This week has seen the launch of a new credit union for the retail sector. The credit union, called retailCURe is heralded to be a big boost for the sector. It is backed by a number of high street names including Debenhams and John Lewis and aims to give retail staff access to finance. Former Dragons Den star Theo paphitis has also backed the new venture revealing that he and his businesses have invested over £100,000 in the not-for-profit venture.

What Are Credit Unions?

Credit unions have been about for many years but they have become much more popular over the last few years. Essentially, they are financial co-operatives that are controlled and owned by their members, and are usually formed to help less well-off members of society to both save and access finance at cheaper rates. Whilst this is still generally the case, some are now targeting people of all incomes, offering them an alternative to other forms of finance such as bank and building society loans, credit cards, payday lenders and other alternative forms of finance.

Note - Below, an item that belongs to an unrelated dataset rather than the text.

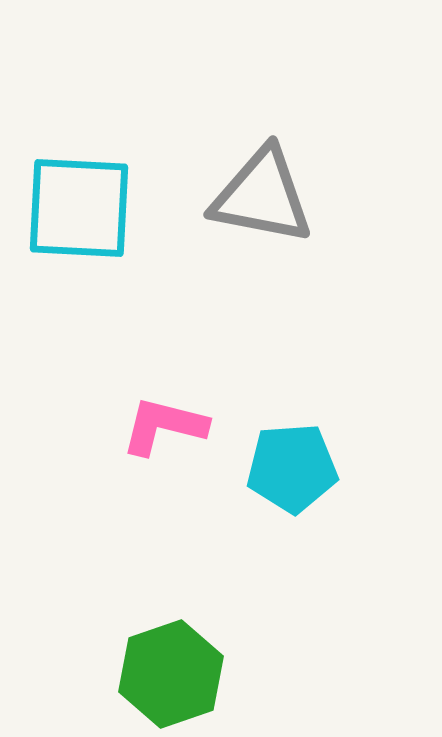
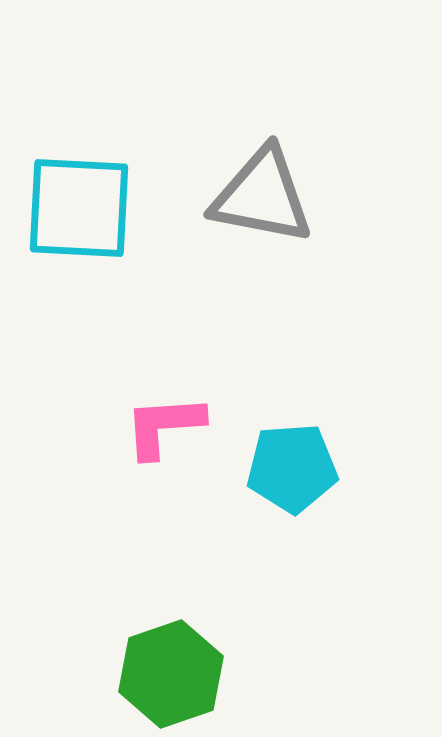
pink L-shape: rotated 18 degrees counterclockwise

Taking the example of the new retail credit union as an example, it’s clear that credit unions do have their uses. Membership of the new retail credit union is open to anyone who works in the retail industry directly or in a support role and who is over the age of 16. The retail sector is one of the lowest paid in the UK where the average wage in the sector fell by nearly 18% to £21,000 and has a high amount of part-time and zero hours contract workers. Therefore, there is no doubt that having a retail specific credit union is a good idea and can help such workers save and access credit.

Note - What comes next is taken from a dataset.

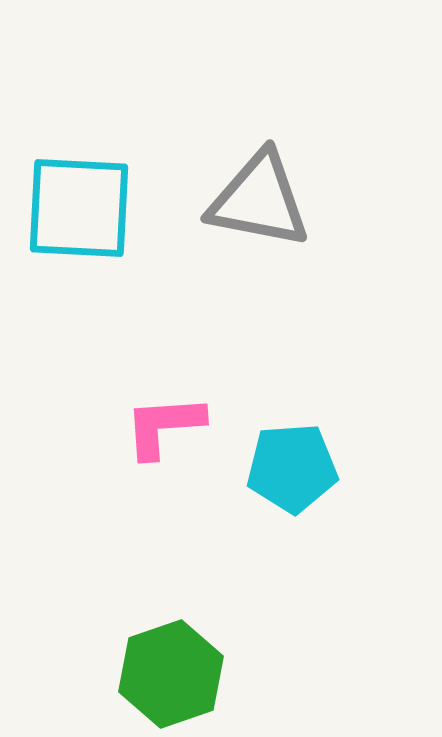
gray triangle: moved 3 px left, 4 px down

Why Credit Unions Are Different To Payday Loans

There’s no doubt that credit unions have their place in the UK financial market and can be useful for many people but they are not a direct alternative to payday loans. There are two main reasons for this.

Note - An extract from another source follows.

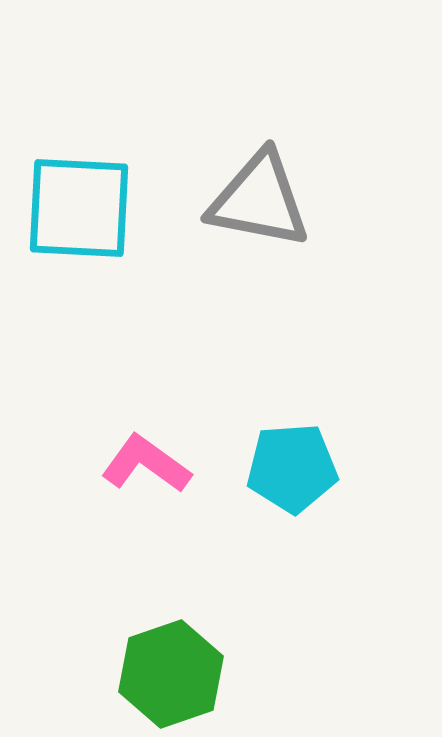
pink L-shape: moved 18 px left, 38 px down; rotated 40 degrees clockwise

  • They are not accessible to everyone: Most credit unions have membership criteria. This is usually based on living in a particular place, working in a particular industry or for a particular organisation. This means that unlike payday lenders to whom anyone can apply, credit unions are not available to everybody in the UK.
  • You have to save with them first: This is the crucial difference between credit unions and payday lenders. With a payday lender, you can log onto a website 24 hours a day, 365 days per year and apply for a payday loan and often get the money within an hour. However, to access finance with a credit union you have to save with them for several months. This means that whilst it may be good to access finance for a planned purchase such as a new car, it’s no good for when you need emergency money for:
    • A boiler breakdown
    • A family emergency abroad
    • Urgent car repair
    • An unexpected bill

Credit unions have their place and are a welcome addition to the UK financial marketplace and are particularly welcome in sectors such as ritual that have been hit hard by the recent financial climate. However, should be seen as something that complements other sources of finance such as payday loans rather than a replacement.